The 2015 Legislative Session begins today. There will be many issues the Legislature will be considering. Here are the most important ones conservatives need to focus on over the next 60 days.

  • The budget and how we fix it. Let’s go ahead and state the obvious, there will be no major tax and budget reform this session. Governor Jindal has given the Legislature little guidance on how to fix the budget, except he really doesn’t want to sign anything that can be construed as a tax increase by Americans for Tax Reform. What will most likely happen is the Legislature will likely reduce some tax credits, such as the Motion Picture Tax Credit, and call it a day. No one really wants to sell the needed slaying of Louisiana’s sacred cows such as the university system, corporate welfare handouts, TOPS, and pension reform.
  • Paycheck protection: will the union stranglehold be broken? Both the House and Senate will be considering paycheck protection bills, which will prevent government employee unions from withholding dues from the paychecks of state and local employees. There are two competiting versions, HB 418 by State Rep. Stuart Bishop (R-Lafayette) and SB 204 by State Sen. Danny Martiny (R-Metairie), that have been filed. This is LABI’s top priority for the session and I expect it to pass, in some form.
  • Marriage and religious freedom. If this there is going to be national media attention on Louisiana, it will be on State Rep. Mike Johnson (R-Bossier City)’s HB 707. The bill would bar the state and local governments from penalizing businesses and individuals for their views on marriage. Broader bills were demagogued in Arkansas and Indiana and subsequently both states watered down their bills to render them meaningless. Johnson is determined to not that let that happen here in Louisiana and he’s set up a website to campaign for his bill. This legislation is the Louisiana Family Forum’s top priority this session and Governor Jindal would love to sign it so he can have something to campaign on in Iowa. My guess is that it will pass and pass overwhelmingly in both houses of the legislature.
  • Will we do something about the solar tax credits? Big Solar has tried to expand their influence on the state level. They tried to buy a seat on the Public Service Commission by putting up the Alliance for Affordable Energy’s Forest Wright against Commissioner Eric Skrmetta. Wright didn’t even live in the district, but State Rep. Paul Hollis (R-Mandeville) has filed a bill to impose residency requirements to deter future Forest Wrights. There are numerous bills that have been filed to either repeal the solar tax credit or sunset it this year. They should pass if the Legislature is serious about closing the deficit.
  • Common Core fight. The most confident prediction I can make is that Common Core will still be the law in Louisiana. Nearly all the bills being backed by the kooky anti-Common Core cult and the teachers’ unions to destroy Louisiana’s education standards are dead on arrival in the House and Senate Education Committees. The Legislature really does not want to deal with this issue in this session. Also, it will take time to write new, tougher education standards. In the meantime, it is a terrible idea to go back to the weaker pre-Common Core standards.

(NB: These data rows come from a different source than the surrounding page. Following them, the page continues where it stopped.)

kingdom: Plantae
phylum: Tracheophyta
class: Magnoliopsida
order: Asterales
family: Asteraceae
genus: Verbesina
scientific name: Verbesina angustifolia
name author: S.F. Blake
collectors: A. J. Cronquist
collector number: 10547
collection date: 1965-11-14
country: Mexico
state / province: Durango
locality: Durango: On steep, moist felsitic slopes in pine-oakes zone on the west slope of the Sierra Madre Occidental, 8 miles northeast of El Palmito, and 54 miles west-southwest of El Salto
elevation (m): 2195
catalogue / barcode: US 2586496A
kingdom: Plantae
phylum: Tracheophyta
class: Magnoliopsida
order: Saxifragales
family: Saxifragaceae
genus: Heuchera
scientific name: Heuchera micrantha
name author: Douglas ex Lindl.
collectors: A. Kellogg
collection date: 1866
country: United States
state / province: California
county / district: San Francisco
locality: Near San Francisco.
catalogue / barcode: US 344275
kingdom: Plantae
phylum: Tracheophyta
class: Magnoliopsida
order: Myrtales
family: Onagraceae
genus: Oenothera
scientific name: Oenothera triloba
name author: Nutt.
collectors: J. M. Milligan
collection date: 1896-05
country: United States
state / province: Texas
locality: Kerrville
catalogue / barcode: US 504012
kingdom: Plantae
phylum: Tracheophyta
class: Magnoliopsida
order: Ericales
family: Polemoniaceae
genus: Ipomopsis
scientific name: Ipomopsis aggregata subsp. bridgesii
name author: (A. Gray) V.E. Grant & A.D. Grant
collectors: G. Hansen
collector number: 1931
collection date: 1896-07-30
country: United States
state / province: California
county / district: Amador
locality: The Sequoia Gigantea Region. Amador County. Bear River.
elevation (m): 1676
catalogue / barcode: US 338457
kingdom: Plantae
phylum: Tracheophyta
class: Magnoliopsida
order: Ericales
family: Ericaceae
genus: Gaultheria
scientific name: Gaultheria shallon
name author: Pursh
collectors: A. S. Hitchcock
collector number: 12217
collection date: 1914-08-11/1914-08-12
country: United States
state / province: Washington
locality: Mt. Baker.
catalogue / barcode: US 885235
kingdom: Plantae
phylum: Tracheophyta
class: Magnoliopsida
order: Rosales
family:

  • Cigarette taxes are going up, the question is how high. The one issue the Legislature can agree on is that tobacco taxes are going to go up. There are numerous bills filed by legislators in both parties that want to raise tobacco taxes. Governor Jindal is open to signing a tobacco tax increase. The only question is how much more will a pack of cigarettes cost starting this summer.
  • Will there be changes in Louisiana’s marijuana laws? There are also quite a few bills dealing with marijuana legalization, decriminalization, and medical marijuana. The sheriffs and district attorneys oppose all of them. However, decriminalization proponents will have big argument in their favor this year, the budget. It costs a lot of money to throw people in prison for marijuana possession. I don’t expect the bills on marijuana legalization to pass. I expect the Legislature to punt on medical marijuana until next year. But I wouldn’t be surprised to see marijuana decriminalization pass, but I expect Jindal to veto it.

There are quite a few other issues the Legislature will tackle, but here are the big seven issues that I expect to be hotly debated over the next 60 days.